Source: Giant Food StoresSource: Giant Food StoresGiant Food Stores will soon debut a new robot employee at each of its stores.

Bearing the name “Marty” on their name tags, 500 of the gray, big-eyed robots, which stand at 6 ft 5 in tall and weigh around 130 lb, will navigate the aisles of all Giant Food's mid-Atlantic chain stores, including Giant/Martin’s and Stop & Shop, in search of hazards like spills. Once located, Marty will arrive at the perimeter of the hazard and flash yellow lights while cautioning nearby customers in both English and Spanish. It then activates an alert communicating through the store’s public address system that “clean up on aisle five” is necessary. A human employee is then dispatched to clean the site. To make this possible, Marty is equipped with an autonomous base, a 12-hour battery and rotating lidar to detect objects and movement so it doesn’t collide with shoppers, carts or other obstacles.

With the robots slated to arrive in Giant Food Stores by mid-2019, Marty already has a year of work under its belt as part of pilot programs launched last year in Giant stores in Harrisburg and Carlisle, Pennsylvania.
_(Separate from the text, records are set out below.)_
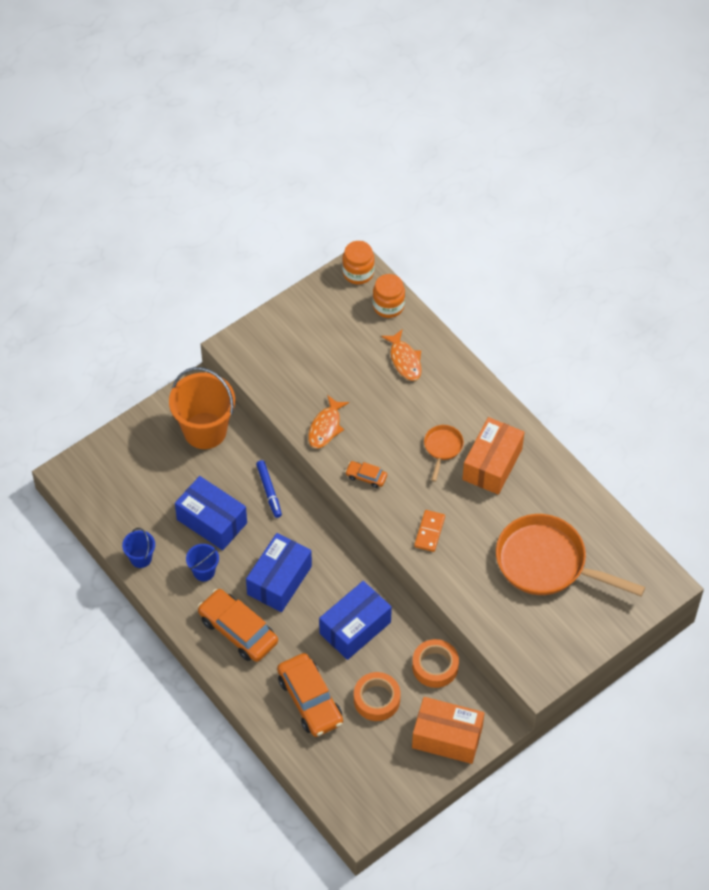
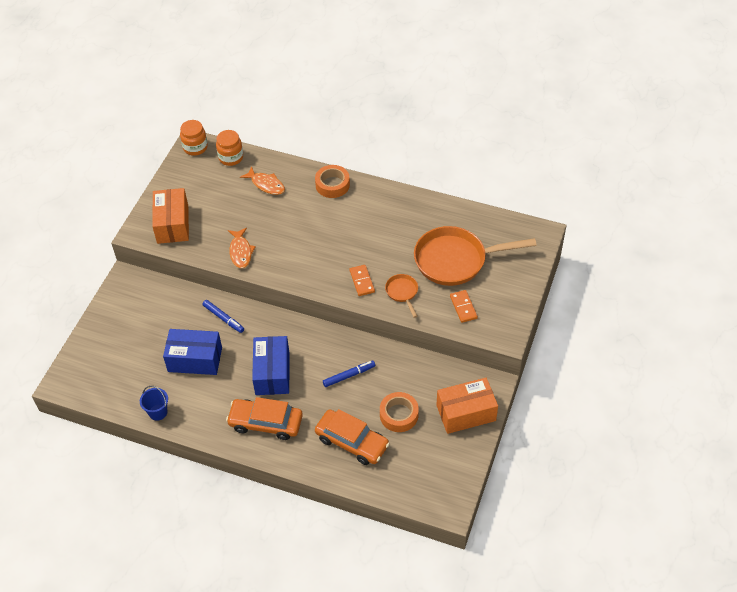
camera: 30 degrees left, 5 degrees down
orange bucket [169,367,235,449] -> none
blue bucket [186,544,219,581] -> none
blue box [319,581,392,660] -> blue marker [323,361,375,387]
orange car [345,461,387,488] -> none
orange tape [412,639,459,688] -> orange tape moved to [315,165,350,198]
orange pan [424,425,464,482] -> orange pan moved to [385,274,418,318]
orange box [462,417,524,495] -> orange box moved to [152,188,189,244]
none -> orange domino [450,290,478,323]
Marty is considered part of what Steven Keith Platt, research director at Northwestern University’s Retail Analytics Council, is calling the world’s largest “front of store robot rollout.” Platt explained that while robots have been heavily employed in the manufacturing industry, there have been only a handful of examples where the technology has been used where people shop.

"This is a huge leap in getting human beings comfortable and interacting with robots,” Platt said. “It really puts robots in front of people in a retail environment. It’s the first of many more to come in the next several years.”

Although some robotics experts agree that repetitive tasks — like scanning store aisles for hazards — will likely fall to robots in the future, freeing up humans to complete other tasks, reports still suggest that millions of jobs will be lost to automation, forcing employees to either switch careers or to develop new skills. However, a spokesperson from Giant Food Stores explained that the new technology will not replace human workers. Marty will, according to Giant, only replace tasks.